Document segment —
+ + + + +

These results are the jumping off point for a lot more exploration.

16.2 Smoothing on facets

The geom_smooth function is especially powerful for facetted plots. The smooth is automatically computed and plotted for each facet separately.

diamonds |> 
  filter(color %in% c("D", "F", "H", "J"), 
         clarity %in% c("SI1", "VS1", "IF")) |>
  ggplot(aes(x=carat, y=price)) + 
  geom_point(aes(color=cut)) +
  facet_grid(color ~ clarity) + 
  scale_colour_viridis_d(begin=0, end =0.8) +
  geom_smooth(method = "lm", formula = y ~ poly(x,2),
              color = "black", linewidth = 0.5) 

You can fit all these lines using lm as well, using color and clarity as variables in the regression equation. The way facet_* and geom_smooth combine together makes the visualization of these lines very easy.

+ + + + +

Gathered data
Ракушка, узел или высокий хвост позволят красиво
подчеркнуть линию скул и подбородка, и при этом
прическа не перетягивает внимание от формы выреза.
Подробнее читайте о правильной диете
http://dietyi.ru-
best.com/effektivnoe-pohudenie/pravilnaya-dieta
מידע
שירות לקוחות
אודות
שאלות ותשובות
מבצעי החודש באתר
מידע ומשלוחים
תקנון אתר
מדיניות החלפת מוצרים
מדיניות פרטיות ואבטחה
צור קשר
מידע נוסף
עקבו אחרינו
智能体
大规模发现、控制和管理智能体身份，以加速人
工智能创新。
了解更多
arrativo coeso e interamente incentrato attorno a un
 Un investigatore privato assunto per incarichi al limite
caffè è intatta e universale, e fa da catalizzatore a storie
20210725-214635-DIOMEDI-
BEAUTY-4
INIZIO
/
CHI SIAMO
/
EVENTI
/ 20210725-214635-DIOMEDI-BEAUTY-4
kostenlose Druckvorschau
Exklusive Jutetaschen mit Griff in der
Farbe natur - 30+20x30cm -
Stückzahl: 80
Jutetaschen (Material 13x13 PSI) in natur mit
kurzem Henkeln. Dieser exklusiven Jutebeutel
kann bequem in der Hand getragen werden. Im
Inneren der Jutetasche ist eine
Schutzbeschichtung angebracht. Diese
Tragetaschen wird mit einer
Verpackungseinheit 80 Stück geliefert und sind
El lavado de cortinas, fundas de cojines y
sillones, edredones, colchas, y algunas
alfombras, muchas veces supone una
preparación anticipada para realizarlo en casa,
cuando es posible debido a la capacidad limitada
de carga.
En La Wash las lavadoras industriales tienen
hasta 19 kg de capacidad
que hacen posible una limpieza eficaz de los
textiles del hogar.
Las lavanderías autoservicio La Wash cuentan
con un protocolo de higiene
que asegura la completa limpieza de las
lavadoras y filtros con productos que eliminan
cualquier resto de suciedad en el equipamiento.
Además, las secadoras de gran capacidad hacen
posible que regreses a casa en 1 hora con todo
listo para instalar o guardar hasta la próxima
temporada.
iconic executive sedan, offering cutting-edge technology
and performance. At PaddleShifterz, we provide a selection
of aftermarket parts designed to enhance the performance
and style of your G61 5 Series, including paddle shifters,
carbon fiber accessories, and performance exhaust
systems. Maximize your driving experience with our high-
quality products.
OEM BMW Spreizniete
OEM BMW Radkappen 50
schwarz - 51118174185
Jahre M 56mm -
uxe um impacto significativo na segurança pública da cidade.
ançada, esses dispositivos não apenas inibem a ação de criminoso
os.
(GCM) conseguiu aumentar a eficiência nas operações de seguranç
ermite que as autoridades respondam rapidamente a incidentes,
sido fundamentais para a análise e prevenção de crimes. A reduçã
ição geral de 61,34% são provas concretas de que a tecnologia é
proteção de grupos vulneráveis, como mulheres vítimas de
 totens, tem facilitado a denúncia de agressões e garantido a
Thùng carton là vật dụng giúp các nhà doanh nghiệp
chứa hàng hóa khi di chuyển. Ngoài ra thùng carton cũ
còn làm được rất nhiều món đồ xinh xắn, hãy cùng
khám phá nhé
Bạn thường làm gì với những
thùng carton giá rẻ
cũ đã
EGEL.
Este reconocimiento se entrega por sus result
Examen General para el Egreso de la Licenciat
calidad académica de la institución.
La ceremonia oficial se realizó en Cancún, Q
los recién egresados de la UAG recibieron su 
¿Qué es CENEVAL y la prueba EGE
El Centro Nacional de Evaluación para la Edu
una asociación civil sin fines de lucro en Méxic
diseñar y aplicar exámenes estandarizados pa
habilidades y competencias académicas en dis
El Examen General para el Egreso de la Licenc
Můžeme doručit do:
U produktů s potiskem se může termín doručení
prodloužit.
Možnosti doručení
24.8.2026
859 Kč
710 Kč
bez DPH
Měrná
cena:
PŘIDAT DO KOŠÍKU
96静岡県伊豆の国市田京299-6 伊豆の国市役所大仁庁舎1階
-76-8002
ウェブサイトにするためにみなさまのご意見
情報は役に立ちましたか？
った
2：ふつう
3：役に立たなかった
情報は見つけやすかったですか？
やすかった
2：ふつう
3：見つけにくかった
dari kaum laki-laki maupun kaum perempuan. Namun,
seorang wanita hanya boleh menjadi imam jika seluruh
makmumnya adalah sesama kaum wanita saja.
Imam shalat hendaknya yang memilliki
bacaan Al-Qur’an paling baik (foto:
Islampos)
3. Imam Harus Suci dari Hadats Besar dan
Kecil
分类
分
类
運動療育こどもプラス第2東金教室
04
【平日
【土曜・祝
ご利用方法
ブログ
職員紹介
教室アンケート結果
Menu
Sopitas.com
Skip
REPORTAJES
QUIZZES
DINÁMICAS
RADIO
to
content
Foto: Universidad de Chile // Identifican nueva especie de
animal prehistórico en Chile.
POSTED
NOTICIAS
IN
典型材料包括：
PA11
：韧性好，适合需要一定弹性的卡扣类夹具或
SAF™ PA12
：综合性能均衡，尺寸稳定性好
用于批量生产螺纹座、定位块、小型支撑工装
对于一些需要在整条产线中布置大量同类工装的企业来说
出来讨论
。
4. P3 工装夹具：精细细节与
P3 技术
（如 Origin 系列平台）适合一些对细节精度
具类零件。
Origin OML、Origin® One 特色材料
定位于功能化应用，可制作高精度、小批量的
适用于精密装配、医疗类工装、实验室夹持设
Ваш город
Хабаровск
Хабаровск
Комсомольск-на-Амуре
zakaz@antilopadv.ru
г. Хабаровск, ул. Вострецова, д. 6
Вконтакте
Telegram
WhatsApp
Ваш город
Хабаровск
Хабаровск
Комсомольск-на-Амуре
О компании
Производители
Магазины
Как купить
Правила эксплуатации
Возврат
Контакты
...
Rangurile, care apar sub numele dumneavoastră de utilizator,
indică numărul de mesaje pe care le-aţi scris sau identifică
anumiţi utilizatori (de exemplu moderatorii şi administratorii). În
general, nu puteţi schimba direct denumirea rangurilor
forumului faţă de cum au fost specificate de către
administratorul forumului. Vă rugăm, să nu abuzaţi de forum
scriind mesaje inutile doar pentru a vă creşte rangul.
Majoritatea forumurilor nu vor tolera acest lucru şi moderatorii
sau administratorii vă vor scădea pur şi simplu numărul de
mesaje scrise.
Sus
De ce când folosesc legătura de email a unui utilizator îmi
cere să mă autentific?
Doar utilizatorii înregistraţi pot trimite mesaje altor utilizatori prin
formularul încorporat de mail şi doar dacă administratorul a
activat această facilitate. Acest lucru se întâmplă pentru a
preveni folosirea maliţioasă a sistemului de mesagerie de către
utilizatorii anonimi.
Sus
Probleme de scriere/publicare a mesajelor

+ + + + +

Action item — Can you return, word for word, the text on smoothing across facets from "16.2 Smoothing on" to "each facet separately."?

Response area —
16.2 Smoothing on facets

The geom_smooth function is especially powerful for facetted plots. The smooth is automatically computed and plotted for each facet separately.